[DIRECTIVE 1] Report only the number of rows that contain the word "Informationen", counting matches with the same uppercase and lowercase letters only.

[TEXT PASSAGE]
Content starts

Large soft shells stuffed with ricotta cheese and oregano smothered in thick tomato mushroom sauce sprinkled with Parmesan cheese. mmmm And about a bottle of fire n ice so I don't feel anything!


----------



## chic4pits (Aug 25, 2008)

um...i thinking some fried gator/shrimp/crab or some boild crawfish...with the works of corse, patatoes, corn ...um.....is anyone else getting hungry? hehehe


----------



## sarie0417 (Feb 26, 2009)

Hmm..ya I would have to say surf and turf as well..t-bone steak, lobster or crab legs, sweet potatos...dessert would have to be tiramisu or mud pie like my aunt makes. mmmmmmm


----------



## chic4pits (Aug 25, 2008)

umm..surf and turf..my hubbies fav. 

dang lunch needs to hurry and get here...i'm straight scarving after reading all these!


----------



## StaffyDaddy (Mar 28, 2009)

sarie0417 said:


> Hmm..ya I would have to say surf and turf as well..t-bone steak, lobster or crab legs, sweet potatos...dessert would have to be tiramisu or mud pie like my aunt makes. mmmmmmm


holy crap i LOVE tiramisu.. its one of my faves


----------



## alphamum82 (Mar 18, 2009)

Content ends

[DIRECTIVE 2] In the food forum thread, which meal does chic4pits call "my hubbies fav"?

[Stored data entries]
Content starts

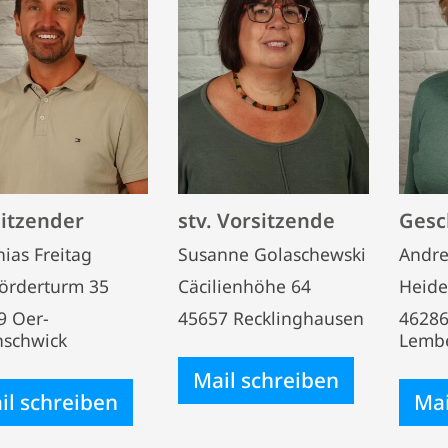
itzender
stv. Vorsitzende
Gesc
ias Freitag
Susanne Golaschewski
Andre
örderturm 35
Cäcilienhöhe 64
Heide
9 Oer-
45657 Recklinghausen
46286
nschwick
Lemb
Mail schreiben
il schreiben
Mai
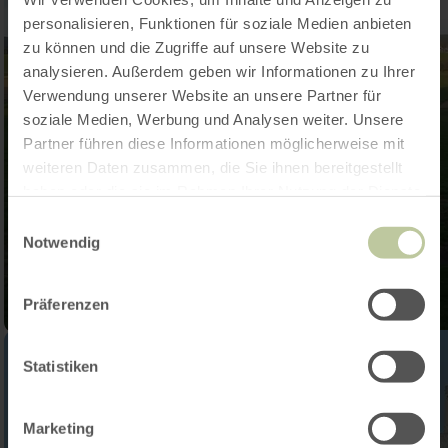
personalisieren, Funktionen für soziale Medien anbieten
zu können und die Zugriffe auf unsere Website zu
analysieren. Außerdem geben wir Informationen zu Ihrer
Verwendung unserer Website an unsere Partner für
soziale Medien, Werbung und Analysen weiter. Unsere
Partner führen diese Informationen möglicherweise mit
weiteren Daten zusammen, die Sie ihnen bereitgestellt
haben oder die sie im Rahmen Ihrer Nutzung der Dienste
gesammelt haben.
Einwilligungsauswahl
Notwendig
Präferenzen
Statistiken
Marketing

Content ends

[YOUR SOLUTION 1] 2

[YOUR SOLUTION 2] Surf and turf.